Work order.
From the line containing "MRE% = 66.43 %" to the final line of the entries, every line is to be reproduced exactly; no other line belongs in the output.

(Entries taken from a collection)

_ _ _ _ _

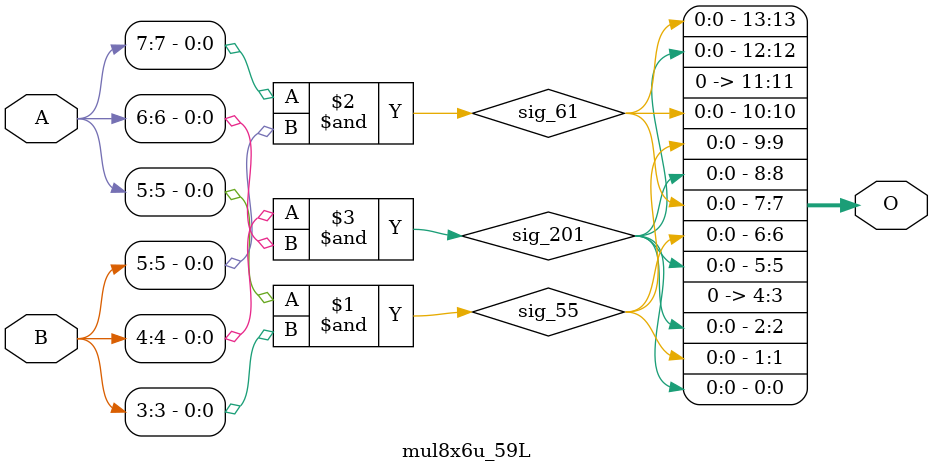
<source format=v>
/***
* This code is a part of EvoApproxLib library (ehw.fit.vutbr.cz/approxlib) distributed under The MIT License.
* When used, please cite the following article(s): V. Mrazek, L. Sekanina, Z. Vasicek "Libraries of Approximate Circuits: Automated Design and Application in CNN Accelerators" IEEE Journal on Emerging and Selected Topics in Circuits and Systems, Vol 10, No 4, 2020 
* This file contains a circuit from a sub-set of pareto optimal circuits with respect to the pwr and wce parameters
***/
// MAE% = 9.53 %
// MAE = 1561 
// WCE% = 32.90 %
// WCE = 5391 
// WCRE% = 328.61 %
// EP% = 98.03 %
// MRE% = 66.43 %
// MSE = 40099.659e2 
// PDK45_PWR = 0.00089 mW
// PDK45_AREA = 7.0 um2
// PDK45_DELAY = 0.04 ns

module mul8x6u_59L (
    A,
    B,
    O
);

input [7:0] A;
input [5:0] B;
output [13:0] O;

wire sig_55,sig_61,sig_201;

assign sig_55 = A[5] & B[3];
assign sig_61 = A[7] & B[5];
assign sig_201 = B[4] & A[6];

assign O[13] = sig_61;
assign O[12] = sig_201;
assign O[11] = 1'b0;
assign O[10] = sig_61;
assign O[9] = sig_55;
assign O[8] = sig_201;
assign O[7] = sig_61;
assign O[6] = sig_55;
assign O[5] = sig_201;
assign O[4] = 1'b0;
assign O[3] = 1'b0;
assign O[2] = sig_201;
assign O[1] = sig_55;
assign O[0] = sig_201;

endmodule



</source>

_ _ _ _ _

Answer section.
// MRE% = 66.43 %
// MSE = 40099.659e2 
// PDK45_PWR = 0.00089 mW
// PDK45_AREA = 7.0 um2
// PDK45_DELAY = 0.04 ns

module mul8x6u_59L (
    A,
    B,
    O
);

input [7:0] A;
input [5:0] B;
output [13:0] O;

wire sig_55,sig_61,sig_201;

assign sig_55 = A[5] & B[3];
assign sig_61 = A[7] & B[5];
assign sig_201 = B[4] & A[6];

assign O[13] = sig_61;
assign O[12] = sig_201;
assign O[11] = 1'b0;
assign O[10] = sig_61;
assign O[9] = sig_55;
assign O[8] = sig_201;
assign O[7] = sig_61;
assign O[6] = sig_55;
assign O[5] = sig_201;
assign O[4] = 1'b0;
assign O[3] = 1'b0;
assign O[2] = sig_201;
assign O[1] = sig_55;
assign O[0] = sig_201;

endmodule



</source>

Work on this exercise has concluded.